In reality, the expectation of a strong recovery in these industries has not yet become a reality in 2023. These are also the sectors that require outstanding profit growth in 2024 to compensate for the priced-in expectations in the past period.

However, looking into 2024, in the context of still relatively weak consumer demand, the profit prospects in most of these sectors are unlikely to recover strongly.

For industrial real estate, the continued support motive for prices is positive information related to FDI capital disbursement activities. For aquaculture, the recovery of export activities is facing obstacles as consumer demand is still weak in major export markets (USA, China) and transportation costs are increasing.

Secondly, there are sectors with increasing stock prices due to both valuation and profit growth. Securities, information technology, plastic pipes, express delivery, and steel are sectors with superior price performance compared to the overall market in 2023 thanks to a strong recovery in profit and high valuations.

The analysis group believes that the profit of most of these industries has gone through the recovery phase and is entering a growth phase, thus it is difficult to generate broad-based price momentum, especially in the current unstable market money.

Thirdly, there are sectors with increasing stock prices due to profit growth, with low or not yet increased valuation. Particularly, the banking sector is noteworthy with the expectation of strong profit recovery on the low level of 2023.

PROSPECTS FOR SECTOR GROUPS?

FiinGroup believes that a maintained low valuation for over a year will be a price incentive for the banking sector. Besides, the profit in 2024 is expected to be positive thanks to low interest rates and abundant liquidity supporting banks in reducing the cost of capital for credit activities and creating room for improvement in NIM.

However, it is still important to note the risks of economic growth not meeting expectations, weak credit demand, and a prolonged real estate market slowdown causing bad debts to increase and provisioning costs to rise.

For the steel industry, stock prices have risen sharply, but the potential for growth in 2024 is unlikely to see a breakthrough. Supporting factors: Recovery in export; Profit growth due to improved margin when (i) selling prices rise but input raw material prices (iron ore, pig iron) fluctuate slightly or flat and (ii) optimizing inventory.

Risks: Economic growth does not meet expectations; Prolonged real estate market slowdown; Increasing electricity prices.

Retail industry: Post-tax profit may have bottomed out, but the potential for profit growth in 2024 is low. Supporting factors: Manufacturing and exporting activities gradually recover, improving the income of workers, thereby improving consumer demand; Individual stories of each enterprise: Asset sales (MWG), New business chain (FRT).

Risks: Economic growth not meeting expectations, Weak consumer demand.

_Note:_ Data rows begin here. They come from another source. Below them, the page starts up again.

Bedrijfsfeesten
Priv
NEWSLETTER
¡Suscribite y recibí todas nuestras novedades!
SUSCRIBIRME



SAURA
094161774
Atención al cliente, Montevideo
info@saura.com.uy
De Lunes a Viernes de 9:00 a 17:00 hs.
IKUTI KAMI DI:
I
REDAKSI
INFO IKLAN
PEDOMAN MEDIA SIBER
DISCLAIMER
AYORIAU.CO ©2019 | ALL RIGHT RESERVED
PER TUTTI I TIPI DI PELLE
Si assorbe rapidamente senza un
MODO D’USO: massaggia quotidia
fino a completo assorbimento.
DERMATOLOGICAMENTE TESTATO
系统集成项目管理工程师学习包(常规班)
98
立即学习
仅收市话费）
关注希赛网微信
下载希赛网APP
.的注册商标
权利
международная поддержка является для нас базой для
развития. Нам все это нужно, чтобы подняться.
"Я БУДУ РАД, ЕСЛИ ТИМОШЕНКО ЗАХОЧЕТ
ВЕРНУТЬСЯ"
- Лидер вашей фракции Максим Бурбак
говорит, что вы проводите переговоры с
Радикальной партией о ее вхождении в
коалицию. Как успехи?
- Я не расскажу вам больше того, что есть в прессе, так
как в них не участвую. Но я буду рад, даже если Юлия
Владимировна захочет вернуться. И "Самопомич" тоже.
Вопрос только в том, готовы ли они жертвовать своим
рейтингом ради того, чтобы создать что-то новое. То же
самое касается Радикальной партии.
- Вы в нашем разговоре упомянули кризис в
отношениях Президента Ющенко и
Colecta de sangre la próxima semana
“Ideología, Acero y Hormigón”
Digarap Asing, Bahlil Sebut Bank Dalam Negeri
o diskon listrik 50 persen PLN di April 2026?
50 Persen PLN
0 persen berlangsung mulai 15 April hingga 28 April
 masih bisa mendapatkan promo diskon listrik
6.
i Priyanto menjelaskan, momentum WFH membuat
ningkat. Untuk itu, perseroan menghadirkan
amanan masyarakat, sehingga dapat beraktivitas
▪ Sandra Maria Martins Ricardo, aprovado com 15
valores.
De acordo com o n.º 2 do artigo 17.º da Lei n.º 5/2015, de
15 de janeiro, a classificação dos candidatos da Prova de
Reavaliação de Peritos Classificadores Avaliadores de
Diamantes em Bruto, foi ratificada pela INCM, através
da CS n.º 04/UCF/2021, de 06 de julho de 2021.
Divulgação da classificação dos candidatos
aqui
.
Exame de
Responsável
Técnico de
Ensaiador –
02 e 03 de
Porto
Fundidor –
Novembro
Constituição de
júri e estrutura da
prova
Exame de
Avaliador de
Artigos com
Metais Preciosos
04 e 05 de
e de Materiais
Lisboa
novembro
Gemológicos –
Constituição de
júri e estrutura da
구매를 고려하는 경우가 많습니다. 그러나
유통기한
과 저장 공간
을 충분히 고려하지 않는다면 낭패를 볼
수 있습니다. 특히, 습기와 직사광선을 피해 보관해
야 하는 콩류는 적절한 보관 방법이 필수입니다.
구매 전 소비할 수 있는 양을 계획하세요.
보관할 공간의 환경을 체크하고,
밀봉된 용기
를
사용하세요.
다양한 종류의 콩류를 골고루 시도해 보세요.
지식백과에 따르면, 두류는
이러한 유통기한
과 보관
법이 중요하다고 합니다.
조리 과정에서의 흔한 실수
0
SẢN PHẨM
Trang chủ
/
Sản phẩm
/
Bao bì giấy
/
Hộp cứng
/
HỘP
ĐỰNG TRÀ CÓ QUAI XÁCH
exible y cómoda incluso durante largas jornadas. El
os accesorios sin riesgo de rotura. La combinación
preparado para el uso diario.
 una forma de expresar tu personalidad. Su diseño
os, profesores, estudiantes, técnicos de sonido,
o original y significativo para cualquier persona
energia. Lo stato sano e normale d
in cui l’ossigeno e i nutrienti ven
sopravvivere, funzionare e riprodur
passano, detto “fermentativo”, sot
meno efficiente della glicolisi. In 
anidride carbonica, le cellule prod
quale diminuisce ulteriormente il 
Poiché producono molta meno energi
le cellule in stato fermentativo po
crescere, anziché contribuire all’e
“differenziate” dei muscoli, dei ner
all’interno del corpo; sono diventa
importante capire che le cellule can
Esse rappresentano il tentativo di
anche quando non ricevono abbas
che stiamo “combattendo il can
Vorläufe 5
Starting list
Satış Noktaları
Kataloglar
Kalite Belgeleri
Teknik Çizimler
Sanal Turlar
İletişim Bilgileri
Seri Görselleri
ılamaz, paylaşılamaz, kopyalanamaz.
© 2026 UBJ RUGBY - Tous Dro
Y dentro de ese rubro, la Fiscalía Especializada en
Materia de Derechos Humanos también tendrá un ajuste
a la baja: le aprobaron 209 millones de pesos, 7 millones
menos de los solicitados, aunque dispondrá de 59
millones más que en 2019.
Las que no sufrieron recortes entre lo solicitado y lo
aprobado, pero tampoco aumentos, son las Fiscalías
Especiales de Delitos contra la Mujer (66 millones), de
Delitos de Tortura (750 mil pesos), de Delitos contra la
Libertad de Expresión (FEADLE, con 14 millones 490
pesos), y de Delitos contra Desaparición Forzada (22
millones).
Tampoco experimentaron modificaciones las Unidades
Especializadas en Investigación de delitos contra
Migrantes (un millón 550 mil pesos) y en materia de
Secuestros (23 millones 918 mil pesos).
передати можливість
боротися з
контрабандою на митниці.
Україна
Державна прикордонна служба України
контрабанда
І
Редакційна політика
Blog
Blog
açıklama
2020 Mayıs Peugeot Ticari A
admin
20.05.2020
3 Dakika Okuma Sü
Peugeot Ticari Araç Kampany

The Electronics-Telecommunications business is in a saturation phase (the Electronics business is still negatively affected by the housing market) => increasing competition => pressure on Revenue growth and Profit margin; Prolonged real estate market slowdown.

Aquaculture industry: Slow recovery in demand and increasing transportation costs are hindering the recovery of the industry. Supporting factors: Recovery in consumer demand in major export markets (USA, Europe, China) and increased imports from retailers. Risks: Slower-than-expected recovery, Competition with low-price sources from Ecuador, India, Bangladesh; Increased transportation costs and prolonged delivery time due to political risks.

Industrial real estate industry: Positive profit prospects in 2024 thanks to the flow of FDI capital. Supporting factors: Expectations of improved FDI due to the shift of capital from China and recovery in capital flows from traditional countries (Singapore, Korea, Japan); Rent increase; Improved transportation infrastructure.

Risks: Economic growth not meeting expectations, Continued weak consumer demand. Low supply and increased land clearance costs.